— Excerpt to read —
Luxor: When life gives you lemons...Offer one to a visitor





Luxor, in Egypt’s Nile Valley, is like an open-air museum - not just for its temples and tombs built more than 3,000 years ago by the ancient pharaohs - but for its people-watching. In between visiting the sites, we’ve enjoyed getting a taste of local life by riding the public ferry several times a day from the West Bank of the Nile where we’re staying, to the East Bank, the location of Luxor Temple and most of the bigger hotels, shops and restaurants. 


Morning rush hour


Luxor Temple





It’s fascinating seeing the families gather for picnics and conversation around  Luxor Temple lighted at night, and watching vendors in the souks hawk scarves and spices to tourists and lemons to locals. I can’t get enough of the men in their turbans and the school children in their uniforms riding the ferry back and forth like a school bus. There are many women out and about, riding the ferry, shopping etc., but virtually all the shopkeepers, tour guides, waiters, hotel clerks, hotel “maids,” etc. are men. We had three female tour guides in Cairo, and saw some female taxi drivers, but none here in Luxor. This is conservative, rural Upper Egypt, and women traditionally do not work outside the home, at least in these types of jobs. 



Ferry commuter

Our Egyptian/German-owned Hotel Nakhil is on the quieter residential West Bank, tucked away on a dirt street in a neighborhood filled with small children who love high-fiving us, and saying “Hello” in English and “What’s your name,?” then giggling when we ask theirs. We’re settled in nicely, but  arriving here at night from the train station was a challenge. 

Hotel Nakhil on the West Bank of Luxor

The hotel owners told us it was an easy walk to the ferry dock, then a short walk from the dock to the hotel - all true- except for the time it took to dodge all the pushy touts and taxi drivers wanting to give us a ride or find us another hotel. We made it to the ferry, along with two German travelers on our same train, after dragging our suitcases past the temple and down some steps in time to catch the boat just before it was leaving. It’s not unusual to see locals jump one or two feet onto the boat from the dock to catch it before it leaves. One guy jumped on holding a bicycle in one arm. I couldn’t imagine doing this with my suitcase. The alternative is to wait until the next ferry fills with passengers, usually only 10-15 minutes, or take a private boat across, sometimes for the same fare (25 cents) or just a little more.

The public ferry crossing the Nile in Luxor

Wandering through the markets both here and in Cairo, I saw slabs of fresh meat hanging from open-air stalls, a reminder for us to stick to a mostly vegetarian diet to avoid health problems. We’ve eaten chicken just twice, once in a family home and once in the Moroccan restaurant at the Sofitel in Cairo. For being such a tourist city, Luxor doesn’t have many restaurants. Most tourists eat on cruise ships or at their hotels, and Egyptians don’t really eat out.  Other than McDonald’s, and a couple of cafes serving delicious coffee milkshakes (50 cents), there’s Sofra, a charming restaurant tucked away on a street filled with storefront laundries where men do the ironing, and neighborhood mosques broadcast the call to prayer from loud speakers atop minarets ringed in colored lights.

— Source data —
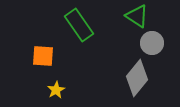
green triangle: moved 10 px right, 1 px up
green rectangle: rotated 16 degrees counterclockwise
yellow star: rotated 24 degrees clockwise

— Objective —
Reproduce, word for word, the passage of the Luxor travel piece that begins with the words containing "Hotel Nakhil on" and ends with "a little more.".

— Response —
Hotel Nakhil on the West Bank of Luxor

The hotel owners told us it was an easy walk to the ferry dock, then a short walk from the dock to the hotel - all true- except for the time it took to dodge all the pushy touts and taxi drivers wanting to give us a ride or find us another hotel. We made it to the ferry, along with two German travelers on our same train, after dragging our suitcases past the temple and down some steps in time to catch the boat just before it was leaving. It’s not unusual to see locals jump one or two feet onto the boat from the dock to catch it before it leaves. One guy jumped on holding a bicycle in one arm. I couldn’t imagine doing this with my suitcase. The alternative is to wait until the next ferry fills with passengers, usually only 10-15 minutes, or take a private boat across, sometimes for the same fare (25 cents) or just a little more.